İnsanların; hayvanları, çevreyi ve zorda olan diğerlerini düşünmeden sadece kendi gelecekleri için çabalamalarını bir türlü anlayamadım gitti. Herkes zor durumdayken, insanın kendisinin iyi olması ve iyi hissedebilmesi nasıl mümkün olabiliyor acaba?
Ne yalan söyleyeyim, içim bugün çok buruktu. Çünkü Lilly'nin hatıra çocukları Lila kızım ve Sümbül oğlum hasta idiler ve iki gündür bir şey yemiyorlardı. Ne derece faydalıdır bilmiyorum ama patates bazı zamanlar kedilerimi kurtarıcı olmuştur. Bugün vitaminden sonra, hazırladığım yumurtalı ve tavuklu patates püresinden az da olsa yediler ve bu beni çok mutlu etti. Lütfen..!
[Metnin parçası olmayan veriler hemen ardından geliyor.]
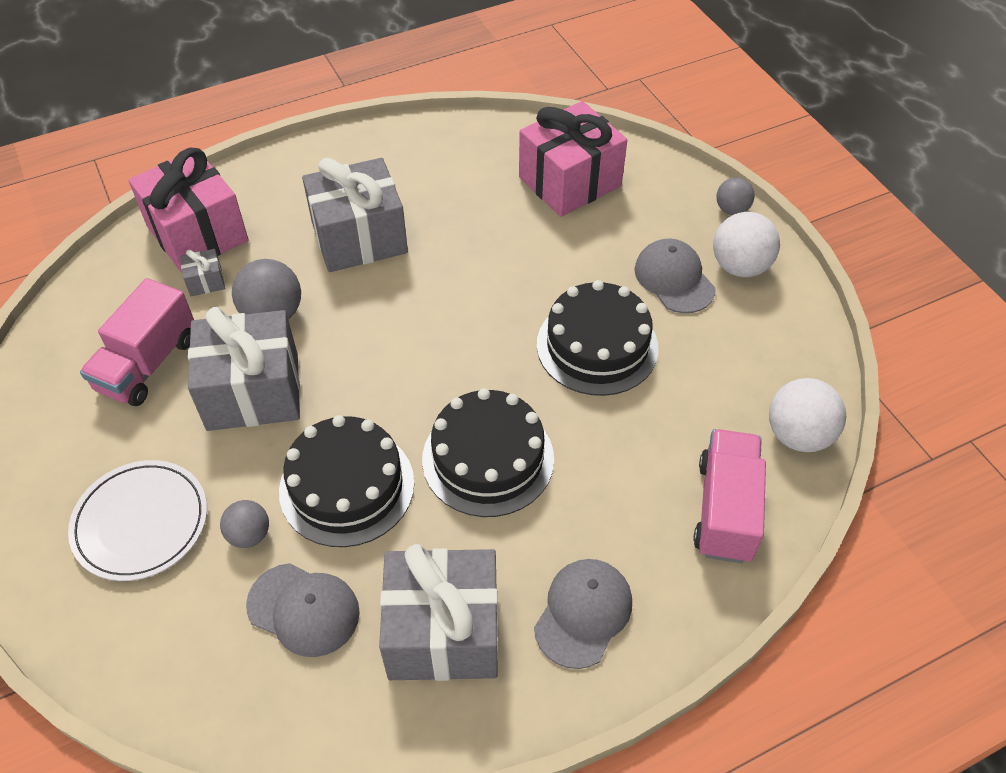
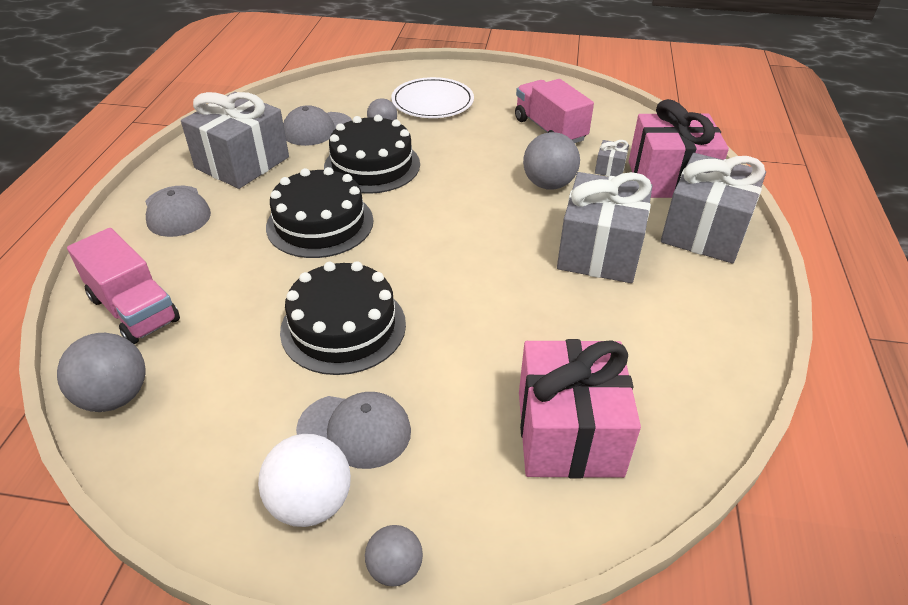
camera: 125 degrees right, 10 degrees down
grey gift [188,307,300,431] -> grey gift moved to [661,153,766,263]
white ball [769,378,846,452] -> grey ball [57,333,145,412]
YILBAŞI BİLETİNE HAYIR, DANSÖZLÜ YILBAŞI GECESİNE EVET!
Homofobik sistemin yandaş grubuna devredilen şans oyunları kapsamındaki yılbaşı biletini, halkın umutlarıyla oynayan ve vatandaşın cebinden milyarlarca çeken ve de ikramiyelerin kime çıktığı belli olmayan bir çeşit kumar olduğu için bu yıl almıyoruz! 80 milyonluk ülkede bir kişinin zengin edilmesi yerine; eşitik, özgürlük ve demokrasiyle herkesin refah içinde yaşadığı bir toplum istiyoruz biz.
Korona ile ilgili başlık; Uzun zamandan beri güzel haber! şeklinde. Ölü sayısı 222'den 218'düşmüş! Tuhaf!
HAYATIMDA DUYDUĞUM EN GERİ ZEKALICA GEREKÇE!
Hadi erkekler kendilerine güvenemedikleri için kıskanıyorlar; peki kadınlar niye kıskanılmayı sevilmek olarak algılıyorlar; al birini, vur ötekine!
Ayol ben niye kıskanayım, niye kıskandırayım. Sevenle sevişir, sevmeyene miktiri çekerim; BİRAZ ONURLU OLUN BE! Sonuçta milyonlarca insan var; yok birbirinden de farkı!!!
Eşler, sevgililer birbirine diyor ya; kaderim, ruh ikizim, vesaire... Oysa milyarlarca insan arasında kaç farklı kişilik olabilir ki? Ruh ikizim dedikleri kişiden milyarlarca vardır oysa! Öyle olmasaydı, burçlardan fal bakılamazdı! Bu arada İkizler burcu, sadece İkizler burcu ile anlaşabilirmiş!
14 Aralık 2020
Ben içinde yaşadığım ortamı fotoğraflamayı seviyorum. Öyle cennet mekanlara giderek doğa güzelliklerini karelemek bana yapay geliyor. Mesela bu sabah fırına gidip dönerken karşıma ne çıktıysa... Bir de içimden gelen şeyleri çekmeyi seviyorum... Bulutlar, yapraklar, çiçekler, kediler, caddeler ve de kendimi!
Sokak kedilerine mama vermemden rahatsız olup, mama kaplarını çöpe atanlar siz gerçekten vicdandan bahsedebilir misiniz; siz gerçekten insan mısınız diyeceğim ama haddime düşmez bunu söylemek...
Bahar, jüri denilen ve sanattan anlamayan kişilere, hem tarzıyla hem de tavrıyla öyle bir cevap veriyor ki, ellerini kollarını bağlıyor adeta. Sadece ceza veriyorlar, puan kırıyorlar ama programdan diskalifiye edemiyorlar. Çünkü Bahar programın yıldızını parlattı, reytingini arttırdı! Ayrıca Bahar, Milano veya Paris'te yarışıyor gibi, diğer kızlar resmen KEZBAN!
Bahar'a sıra gelinc bir aksiyon, bir heyecan... Diğer yarışmacılarda programın konseptine dönülüyor; sıkcı mı sıkıcı. Lafa Bahar girdiği zaman, gene bir heyecan!